(Records from a dataset)

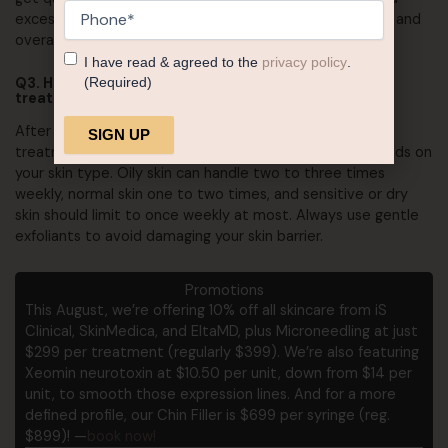
Phone
(Required)
excessive alcohol consumption to maintain your results and
overall skin health.
Consent
(Required)
I have read & agreed to the
privacy policy
.
(Required)
Q3. How often should I exfoliate after a med spa
treatment?
After your skin has fully healed (usually 48 hours post-
treatment for normal skin), exfoliation frequency depends on
Alternative:
your skin type. Oily skin can handle two to three times
weekly, normal skin one to two times, and sensitive or dry
skin should limit to once weekly at most. Always use gentle
exfoliants to avoid damaging your skin barrier.
Promotions
This August, we’re offering 10% off all skincare from iS
Clinical, SkinMedica, and EltaMD, plus Microneedling at just
$299 per treatment (regularly $399). We’re also featuring
Xeomin neurotoxin at $10.50 per unit, down from $14 per
unit, to smooth those expression lines. And for a more
defined profile, our Chin Filler is $699 per syringe (reg.
$899)! —
book now!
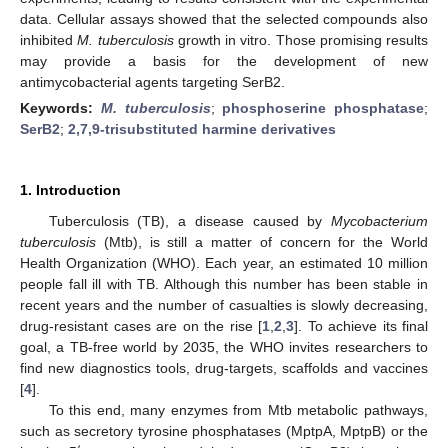
data. Cellular assays showed that the selected compounds also
inhibited
M. tuberculosis
growth in vitro. Those promising results
may provide a basis for the development of new
antimycobacterial agents targeting SerB2.
Keywords:
M. tuberculosis
;
phosphoserine phosphatase
;
SerB2
;
2,7,9-trisubstituted harmine derivatives
1. Introduction
Tuberculosis (TB), a disease caused by
Mycobacterium
tuberculosis
(Mtb), is still a matter of concern for the World
Health Organization (WHO). Each year, an estimated 10 million
people fall ill with TB. Although this number has been stable in
recent years and the number of casualties is slowly decreasing,
drug-resistant cases are on the rise [
1
,
2
,
3
]. To achieve its final
goal, a TB-free world by 2035, the WHO invites researchers to
find new diagnostics tools, drug-targets, scaffolds and vaccines
[
4
].
To this end, many enzymes from Mtb metabolic pathways,
such as secretory tyrosine phosphatases (MptpA, MptpB) or the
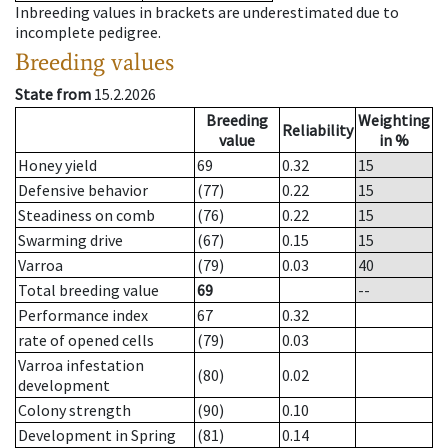
Inbreeding values in brackets are underestimated due to
incomplete pedigree.
Breeding values
State from
15.2.2026
Breeding
Weighting
Reliability
value
in %
Honey yield
69
0.32
15
Defensive behavior
(77)
0.22
15
Steadiness on comb
(76)
0.22
15
Swarming drive
(67)
0.15
15
Varroa
(79)
0.03
40
Total breeding value
69
--
Performance index
67
0.32
rate of opened cells
(79)
0.03
Varroa infestation
(80)
0.02
development
Colony strength
(90)
0.10
Development in Spring
(81)
0.14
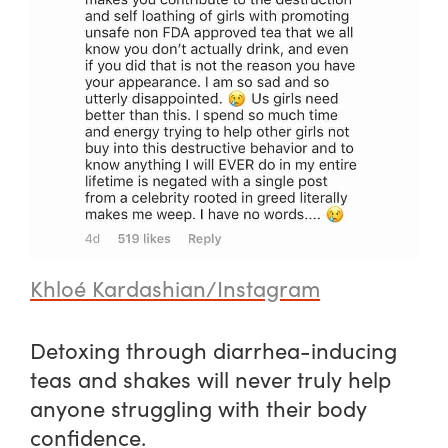
Khloé Kardashian/Instagram
Detoxing through diarrhea-inducing
teas and shakes will never truly help
anyone struggling with their body
confidence.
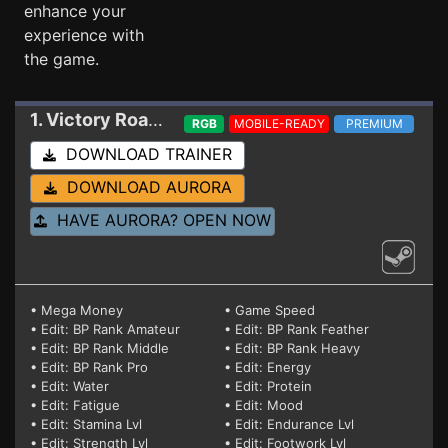
enhance your
experience with
the game.
1. Victory Road
Trainer 0.9E
RGB
MOBILE-READY
PREMIUM
DOWNLOAD TRAINER
DOWNLOAD AURORA
HAVE AURORA? OPEN NOW
• Mega Money
• Game Speed
• Edit: BP Rank Amateur
• Edit: BP Rank Feather
• Edit: BP Rank Middle
• Edit: BP Rank Heavy
• Edit: BP Rank Pro
• Edit: Energy
• Edit: Water
• Edit: Protein
• Edit: Fatigue
• Edit: Mood
• Edit: Stamina Lvl
• Edit: Endurance Lvl
• Edit: Strength Lvl
• Edit: Footwork Lvl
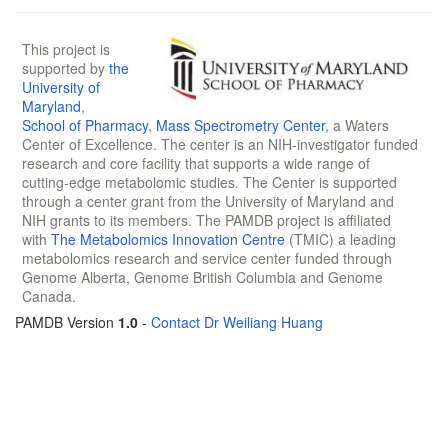
This project is
supported by
the
University of
Maryland
,
School of Pharmacy
,
Mass Spectrometry Center
, a Waters
Center of Excellence. The center is an NIH-investigator funded
research and core facility that supports a wide range of
cutting-edge metabolomic studies. The Center is supported
through a center grant from the University of Maryland and
NIH grants to its members. The PAMDB project is affiliated
with
The Metabolomics Innovation Centre
(TMIC) a leading
metabolomics research and service center funded through
Genome Alberta, Genome British Columbia and Genome
Canada.
PAMDB Version
1.0
-
Contact Dr Weiliang Huang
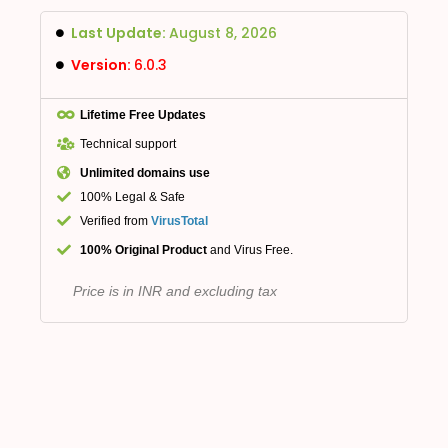
Last Update:
August 8, 2026
Version:
6.0.3
Lifetime Free Updates
Technical support
Unlimited domains use
100% Legal & Safe
Verified from
VirusTotal
100% Original Product
and Virus Free.
Price is in INR and excluding tax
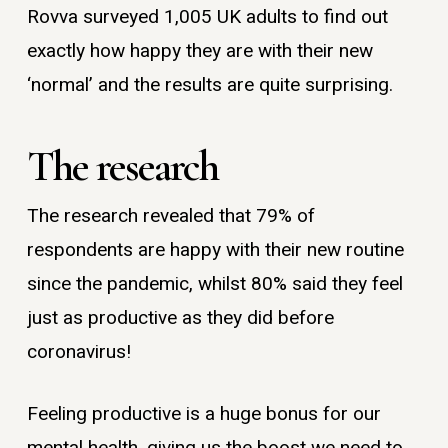
Rovva surveyed 1,005 UK adults to find out
exactly how happy they are with their new
‘normal’ and the results are quite surprising.
The research
The research revealed that 79% of
respondents are happy with their new routine
since the pandemic, whilst 80% said they feel
just as productive as they did before
coronavirus!
Feeling productive is a huge bonus for our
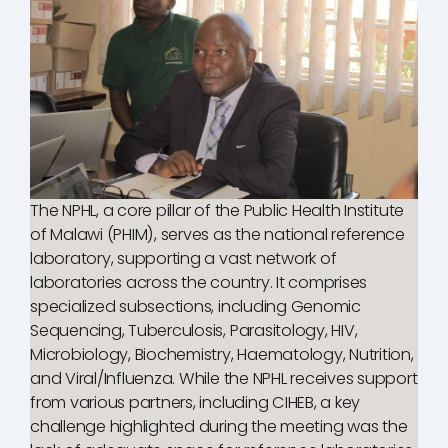
The NPHL, a core pillar of the Public Health Institute
of Malawi (PHIM), serves as the national reference
laboratory, supporting a vast network of
laboratories across the country. It comprises
specialized subsections, including Genomic
Sequencing, Tuberculosis, Parasitology, HIV,
Microbiology, Biochemistry, Haematology, Nutrition,
and Viral/Influenza. While the NPHL receives support
from various partners, including CIHEB, a key
challenge highlighted during the meeting was the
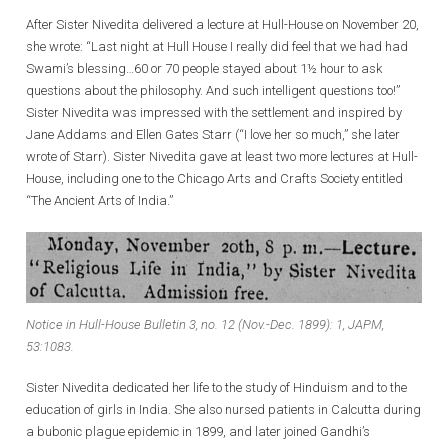
After Sister Nivedita delivered a lecture at Hull-House on November 20,
she wrote: “Last night at Hull House I really did feel that we had had
Swami’s blessing…60 or 70 people stayed about 1½ hour to ask
questions about the philosophy. And such intelligent questions too!”
Sister Nivedita was impressed with the settlement and inspired by
Jane Addams and Ellen Gates Starr (“I love her so much,” she later
wrote of Starr). Sister Nivedita gave at least two more lectures at Hull-
House, including one to the Chicago Arts and Crafts Society entitled
“The Ancient Arts of India.”
Notice in Hull-House Bulletin 3, no. 12 (Nov.-Dec. 1899): 1, JAPM,
53:1083.
Sister Nivedita dedicated her life to the study of Hinduism and to the
education of girls in India. She also nursed patients in Calcutta during
a bubonic plague epidemic in 1899, and later joined Gandhi’s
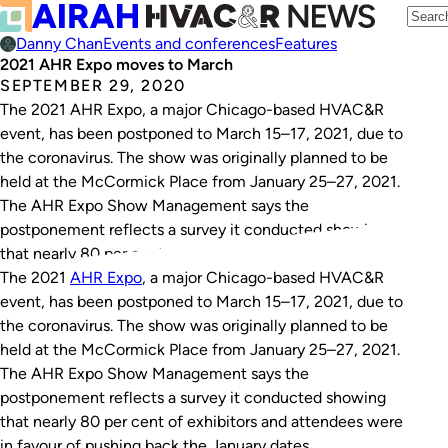
Danny Chan
Events and conferences
Features
2021 AHR Expo moves to March
SEPTEMBER 29, 2020
The 2021 AHR Expo, a major Chicago-based HVAC&R
event, has been postponed to March 15–17, 2021, due to
the coronavirus. The show was originally planned to be
held at the McCormick Place from January 25–27, 2021.
The AHR Expo Show Management says the
postponement reflects a survey it conducted showing
that nearly 80 per cent…
The 2021
AHR Expo
, a major Chicago-based HVAC&R
event, has been postponed to March 15–17, 2021, due to
the coronavirus. The show was originally planned to be
held at the McCormick Place from January 25–27, 2021.
The AHR Expo Show Management says the
postponement reflects a survey it conducted showing
that nearly 80 per cent of exhibitors and attendees were
in favour of pushing back the January dates.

What is being asked. Where an entry contains an image, skip the image and write out the rest exactly.

Solution to the exercise.
Phone
(Required)
excessive alcohol consumption to maintain your results and
overall skin health.
Consent
(Required)
I have read & agreed to the
privacy policy
.
(Required)
Q3. How often should I exfoliate after a med spa
treatment?
After your skin has fully healed (usually 48 hours post-
treatment for normal skin), exfoliation frequency depends on
Alternative:
your skin type. Oily skin can handle two to three times
weekly, normal skin one to two times, and sensitive or dry
skin should limit to once weekly at most. Always use gentle
exfoliants to avoid damaging your skin barrier.
Promotions
This August, we’re offering 10% off all skincare from iS
Clinical, SkinMedica, and EltaMD, plus Microneedling at just
$299 per treatment (regularly $399). We’re also featuring
Xeomin neurotoxin at $10.50 per unit, down from $14 per
unit, to smooth those expression lines. And for a more
defined profile, our Chin Filler is $699 per syringe (reg.
$899)! —
book now!
data. Cellular assays showed that the selected compounds also
inhibited
M. tuberculosis
growth in vitro. Those promising results
may provide a basis for the development of new
antimycobacterial agents targeting SerB2.
Keywords:
M. tuberculosis
;
phosphoserine phosphatase
;
SerB2
;
2,7,9-trisubstituted harmine derivatives
1. Introduction
Tuberculosis (TB), a disease caused by
Mycobacterium
tuberculosis
(Mtb), is still a matter of concern for the World
Health Organization (WHO). Each year, an estimated 10 million
people fall ill with TB. Although this number has been stable in
recent years and the number of casualties is slowly decreasing,
drug-resistant cases are on the rise [
1
,
2
,
3
]. To achieve its final
goal, a TB-free world by 2035, the WHO invites researchers to
find new diagnostics tools, drug-targets, scaffolds and vaccines
[
4
].
To this end, many enzymes from Mtb metabolic pathways,
such as secretory tyrosine phosphatases (MptpA, MptpB) or the
Inbreeding values in brackets are underestimated due to
incomplete pedigree.
Breeding values
State from
15.2.2026
Breeding
Weighting
Reliability
value
in %
Honey yield
69
0.32
15
Defensive behavior
(77)
0.22
15
Steadiness on comb
(76)
0.22
15
Swarming drive
(67)
0.15
15
Varroa
(79)
0.03
40
Total breeding value
69
--
Performance index
67
0.32
rate of opened cells
(79)
0.03
Varroa infestation
(80)
0.02
development
Colony strength
(90)
0.10
Development in Spring
(81)
0.14
Khloé Kardashian/Instagram
Detoxing through diarrhea-inducing
teas and shakes will never truly help
anyone struggling with their body
confidence.
enhance your
experience with
the game.
1. Victory Road
Trainer 0.9E
RGB
MOBILE-READY
PREMIUM
DOWNLOAD TRAINER
DOWNLOAD AURORA
HAVE AURORA? OPEN NOW
• Mega Money
• Game Speed
• Edit: BP Rank Amateur
• Edit: BP Rank Feather
• Edit: BP Rank Middle
• Edit: BP Rank Heavy
• Edit: BP Rank Pro
• Edit: Energy
• Edit: Water
• Edit: Protein
• Edit: Fatigue
• Edit: Mood
• Edit: Stamina Lvl
• Edit: Endurance Lvl
• Edit: Strength Lvl
• Edit: Footwork Lvl
This project is
supported by
the
University of
Maryland
,
School of Pharmacy
,
Mass Spectrometry Center
, a Waters
Center of Excellence. The center is an NIH-investigator funded
research and core facility that supports a wide range of
cutting-edge metabolomic studies. The Center is supported
through a center grant from the University of Maryland and
NIH grants to its members. The PAMDB project is affiliated
with
The Metabolomics Innovation Centre
(TMIC) a leading
metabolomics research and service center funded through
Genome Alberta, Genome British Columbia and Genome
Canada.
PAMDB Version
1.0
-
Contact Dr Weiliang Huang
Last Update:
August 8, 2026
Version:
6.0.3
Lifetime Free Updates
Technical support
Unlimited domains use
100% Legal & Safe
Verified from
VirusTotal
100% Original Product
and Virus Free.
Price is in INR and excluding tax
Rovva surveyed 1,005 UK adults to find out
exactly how happy they are with their new
‘normal’ and the results are quite surprising.
The research
The research revealed that 79% of
respondents are happy with their new routine
since the pandemic, whilst 80% said they feel
just as productive as they did before
coronavirus!
Feeling productive is a huge bonus for our
The NPHL, a core pillar of the Public Health Institute
of Malawi (PHIM), serves as the national reference
laboratory, supporting a vast network of
laboratories across the country. It comprises
specialized subsections, including Genomic
Sequencing, Tuberculosis, Parasitology, HIV,
Microbiology, Biochemistry, Haematology, Nutrition,
and Viral/Influenza. While the NPHL receives support
from various partners, including CIHEB, a key
challenge highlighted during the meeting was the
After Sister Nivedita delivered a lecture at Hull-House on November 20,
she wrote: “Last night at Hull House I really did feel that we had had
Swami’s blessing…60 or 70 people stayed about 1½ hour to ask
questions about the philosophy. And such intelligent questions too!”
Sister Nivedita was impressed with the settlement and inspired by
Jane Addams and Ellen Gates Starr (“I love her so much,” she later
wrote of Starr). Sister Nivedita gave at least two more lectures at Hull-
House, including one to the Chicago Arts and Crafts Society entitled
“The Ancient Arts of India.”
Notice in Hull-House Bulletin 3, no. 12 (Nov.-Dec. 1899): 1, JAPM,
53:1083.
Sister Nivedita dedicated her life to the study of Hinduism and to the
education of girls in India. She also nursed patients in Calcutta during
a bubonic plague epidemic in 1899, and later joined Gandhi’s
Danny Chan
Events and conferences
Features
2021 AHR Expo moves to March
SEPTEMBER 29, 2020
The 2021 AHR Expo, a major Chicago-based HVAC&R
event, has been postponed to March 15–17, 2021, due to
the coronavirus. The show was originally planned to be
held at the McCormick Place from January 25–27, 2021.
The AHR Expo Show Management says the
postponement reflects a survey it conducted showing
that nearly 80 per cent…
The 2021
AHR Expo
, a major Chicago-based HVAC&R
event, has been postponed to March 15–17, 2021, due to
the coronavirus. The show was originally planned to be
held at the McCormick Place from January 25–27, 2021.
The AHR Expo Show Management says the
postponement reflects a survey it conducted showing
that nearly 80 per cent of exhibitors and attendees were
in favour of pushing back the January dates.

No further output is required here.